• _Aim of the exercise_: Without the pictures, give the listing below again exactly.

• _Entries supplied_:
--*--

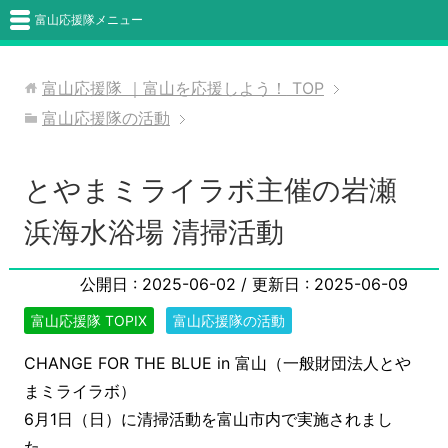
富山応援隊メニュー
富山応援隊 ｜富山を応援しよう！
TOP
富山応援隊の活動
とやまミライラボ主催の岩瀬
浜海水浴場 清掃活動
公開日 :
2025-06-02
/ 更新日 :
2025-06-09
富山応援隊 TOPIX
富山応援隊の活動
CHANGE FOR THE BLUE in 富山（一般財団法人とや
まミライラボ）
6月1日（日）に清掃活動を富山市内で実施されまし
た。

--*--

• _Result for this exercise_:
富山応援隊メニュー
富山応援隊 ｜富山を応援しよう！
TOP
富山応援隊の活動
とやまミライラボ主催の岩瀬
浜海水浴場 清掃活動
公開日 :
2025-06-02
/ 更新日 :
2025-06-09
富山応援隊 TOPIX
富山応援隊の活動
CHANGE FOR THE BLUE in 富山（一般財団法人とや
まミライラボ）
6月1日（日）に清掃活動を富山市内で実施されまし
た。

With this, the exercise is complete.